This week I went with my son on a church mission trip to Detroit. After living most of my adult life in segregated black neighborhoods in Chicago and Philadelphia it was more than a little unsettling to approach Detroit from the position of a white short-term mission-tripper from a small town. In Philadelphia I often spoke to short-term mission teams to orient them to the historical and racial context of what they would experience during their week of volunteering in the city. To be on the other side and be spoken to was a healthy blow to my ego.
Our time in Detroit was also a reminder of why it’s so important that we talk accurately about the past. One evening we went to the site where the 1967 Detroit uprising began. Our guide, a white woman in her sixties, said she vividly recalled hearing the news of the riot when she was a child. She told us that police mistreatment of black residents and lack of opportunity were primary causes of the rebellion. So far so good. I was glad she spoke clearly about this. Then she told us that on the eve of the rebellion Detroit was a vibrant and bustling city but that the riot caused a fundamental shift.
“That was when white flight began,” she said.
This historically false claim may have tragically undercut all the good she was trying to communicate to us. I’ll explain first why it’s false and then explain why this particular false statement is so consequential.
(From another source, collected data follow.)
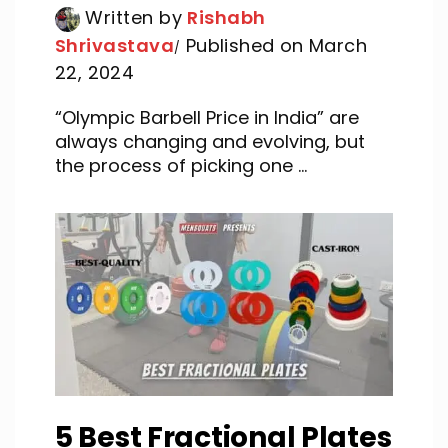
Written by
Rishabh
Shrivastava
Published on March
22, 2024
“Olympic Barbell Price in India” are
always changing and evolving, but
the process of picking one ...
5 Best Fractional Plates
By the time of the uprising, Detroit had already been weathering two decades of economic restructuring as postwar industry moved out of central cities. As factories built in urban cores in the early twentieth century became obsolete, companies decentralized their operations, building more modern and automated facilities in spacious suburbs. They looked even further afield to other states in search of more pliant workforces in places where unions held less power. Industry spread out. Capital moved. In the twenty years before the uprising, Detroit lost nearly half its manufacturing jobs! Hundreds of thousands of white residents had already left and the city had entered into an era of sustained population decline that has continued to the present day. Indeed, the very neighborhood where the riot began was nearly all white twenty years before, but flipped to all black during the 1950s.
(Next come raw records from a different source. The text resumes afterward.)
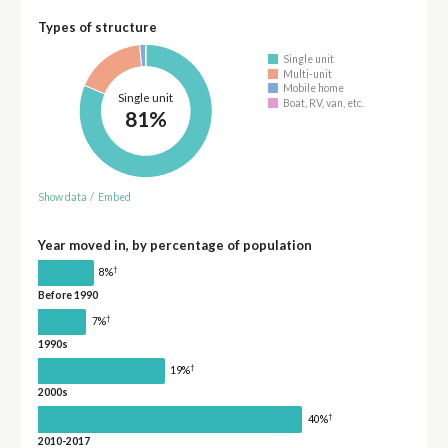
Types of structure
Single unit
Multi-unit
Mobile home
Single unit
Boat, RV, van, etc.
81%
Show data
/
Embed
Year moved in, by percentage of population
†
8%
Before 1990
†
7%
1990s
†
19%
2000s
†
40%
2010-2017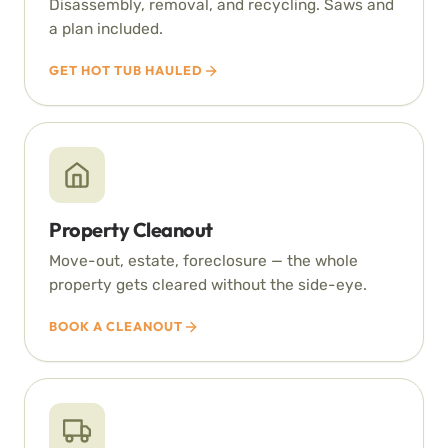
Disassembly, removal, and recycling. Saws and
a plan included.
GET HOT TUB HAULED
Property Cleanout
Move-out, estate, foreclosure — the whole
property gets cleared without the side-eye.
BOOK A CLEANOUT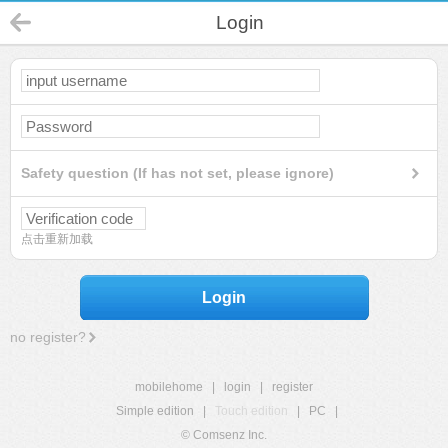
Login
Safety question (If has not set, please ignore)
点击重新加载
Login
no register?
mobilehome
|
login
|
register
Simple edition
|
Touch edition
|
PC
|
© Comsenz Inc.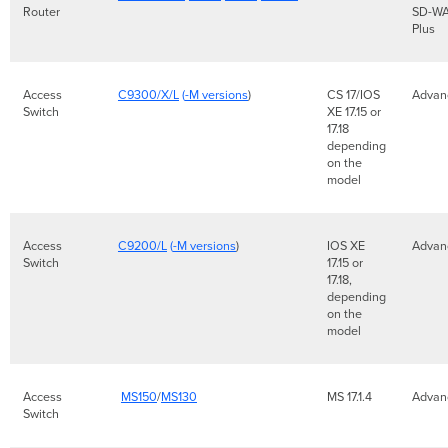
Router
SD-W
Plus
Access
C9300/X/L
(
-M versions
)
CS 17/IOS
Adva
Switch
XE 17.15 or
17.18
depending
on the
model
Access
C9200/L
(
-M versions
)
IOS XE
Advan
Switch
17.15 or
17.18,
depending
on the
model
Access
MS150
/
MS130
MS 17.1.4
Advan
Switch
In short, the 1967 uprising was the exclamation point on two decades of economic restructuring and white flight, not the sudden start of something new. The uprisings of the 1960s only added fuel to fires that had started burning decades earlier. Tom Sugrue made all of this painfully clear over a quarter century ago in The Origins of the Urban Crisis.
Describing the 1967 rebellion as the starting point of white flight has deeply troubling implications. The volunteers who hear this narrative are left with only one logical conclusion: a sensational act of black violence touched off Detroit’s catastrophic decline. This leaves impressionable visitors to the city ill-equipped to interpret the economic devastation they see around them. Faced with this seemingly incomprehensible hollowed-out city, they may resort to well-worn tropes of contempt on the one hand, and pity on the other. The conservative-minded volunteer may blame the people in these places for their poverty. The liberal-minded person may pity them. Both may fail to understand the forces that made these neighborhoods.
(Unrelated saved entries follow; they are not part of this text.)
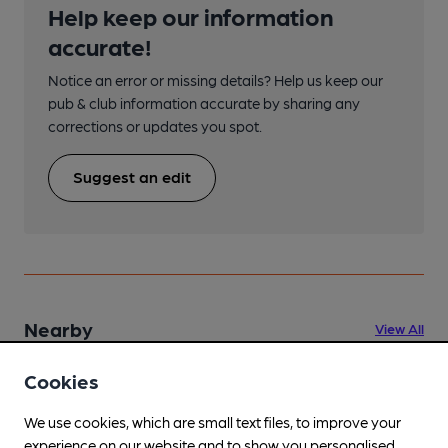
Help keep our information
accurate!
Notice an error or missing details? Help us keep our
pub & club information accurate by sharing any
corrections or updates you spot.
Suggest an edit
Nearby
View All
Cookies
We use cookies, which are small text files, to improve your
experience on our website and to show you personalised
They are even less likely to be able to see these oppressed places as sites of ordinary community, where neighbors help neighbors, children play, and, against the odds our society imposes, people build lives for themselves and fulfill their dreams. Here’s how you know you’re operating in the contempt/pity paradigm: you can visit the place for a week but you can’t imagine living there. But really, these places are very livable! The forces of oppression are not total, and people can and do make homes for themselves in the places society has tried to leave behind.
So if the uprisings of the 1960s didn’t cause white flight, what did? The wrenching economic changes of the era were only part of it. The stark fact is that the mere presence of a black family moving into a neighborhood was enough to cause white flight. Banks, realty companies, governments, and churches all conspired to make white flight worse, but we must not evade the simplicity of what happened in the texture of peoples’ daily experience. Millions of white homeowners simply refused to have black neighbors. The white housewives in the infamous Crisis in Levittown documentary spoke for millions when they said things like this:
“If there are too many colored people around here I definitely will get out…”
“Well I just could not live beside them. I don’t feel that they should be oppressed, but I moved here — one of the main reasons was because it was a white community — and that’s the only place I intend to live. If I have to leave Levittown I will do so.”
These women declared their intentions in 1957, years before the uprisings of the 1960s. This intractable white hatred is what hurled American cities into crisis in the twentieth century. The economic restructuring of the postwar world was always going to be difficult. Cities across the western world faced similar changes and periods of decline. But in the United States white racism guaranteed that instead of facing these challenges together we would face them apart and make them worse. And we would offload the costs of the new economy on the very people with the fewest resources. Like millions of European immigrants, black migrants came to northern cities in search of the American Dream. But they were treated differently than any immigrant group. As white businesses and residents fled, they pulled up the ladders of opportunity behind them.
White flight was not a response to black violence. White flight was a riot itself. We’ve got to get this history right so that we at least have a fighting chance of seeing what is right in front of our noses when we go on a “mission trip” to “the inner city”: the people living in these places are utterly ordinary. They are not to be feared, pitied, or romanticized. They are not so different from us in their hopes and dreams for their children, but probably quite a bit more clear-eyed than you and I about the sickness still lurking in America’s soul.